Интересную историю нам рассказал и журналист с «Белсата». Когда он сидел на Окрестина, к нему не приводили врачей, хотя у него тоже была вывихнута рука, он весь срок сидел на обезболивающих. Так вот, из-за отсутствия медпомощи он решил объявить голодовку, о чем и написал на клочке туалетной бумаги. Отдал охраннику, тот сказал: «###, раз взял, нужно передать начальству». И Дмитрия реально потом свозили к врачам, сделали снимок и укол. И он рассказывал, что в больнице врачи ему подмигивали, втихаря показывали знак V и демонстрировали экраны своих телефонов, где на заставках стояли бело-красно-белые флаги.

***

– После освобождения кто вас встретил?

– Родные и близкие приехали на машине моего товарища. Выпустить меня должны были в 8:30 утра, но сделали это на час раньше. Приехал в субботу домой и отсыпался.

– Как на все случившееся отреагировали на работе?

– Все поздравляли с тем, что откинулся :). Ребята позитивные, спрашивали, как и через что прошел, говорили, что я красавчик и молодец.

– За воскресным маршем 15 ноября наблюдали со стороны или ходили?

– Смотрел информацию в интернете. В Минске был настоящий треш. Как так можно было – ногами раскидывать цветы, громить лампадки? Дворники под присмотром силовиков разносили мемориал Романа Бондаренко. Какие-то маргиналы…

– Сидя в Барановичах, узнавали как-то новости, в том числе о гибели Бондаренко?

– В последний день нас перевели в новую камеру в другой корпус. А он еще более ужасный, чем тот, в котором мы сидели до этого. Вонючий, сырой. У нас там даже туалетная бумага за несколько минут становилась мокрой. По стеклам стекал конденсат, в кранах – только холодная вода. И постоянно пар изо рта из-за низкой температуры.

В этой камере нам включили какое-то белорусское радио. Адекватного, понятно, там не передают, но мы узнали, что в Минске кто-то умер. Лукашенко сказал, что разберется, уголовное дело возбудят и так далее.

::::::

▶ **Что сделать**
(a) Изложите содержание отрывка в двух предложениях.
(b) Ответьте по отрывку на вопросы:
(i) На чём журналист «Белсата» написал об объявлении голодовки?
(ii) На сколько раньше положенного времени собеседника выпустили?
(iii) Какая вода была в кранах новой камеры?

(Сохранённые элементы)
::::::

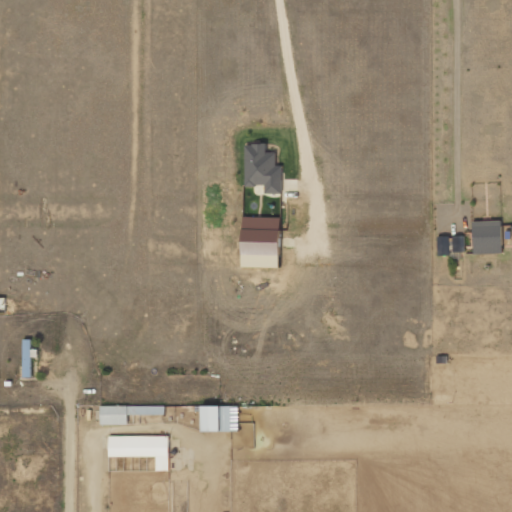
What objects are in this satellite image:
building: (263, 168)
building: (261, 235)
building: (488, 236)
building: (458, 243)
building: (444, 245)
building: (126, 413)
building: (220, 418)
building: (142, 448)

::::::

▶ **Ответы**
(a) Журналист «Белсата» Дмитрий, сидевший на Окрестина с вывихнутой рукой без медпомощи, объявил голодовку, после чего его свозили к врачам, которые втихаря показывали ему знак V и бело-красно-белые флаги на заставках телефонов. Собеседник рассказывает, что после освобождения его встретили родные и близкие, на работе поздравляли, а в последний день в Барановичах его перевели в сырую холодную камеру, где по радио узнали, что в Минске кто-то умер.

(b)
(i) На клочке туалетной бумаги.
(ii) На час.
(iii) Только холодная.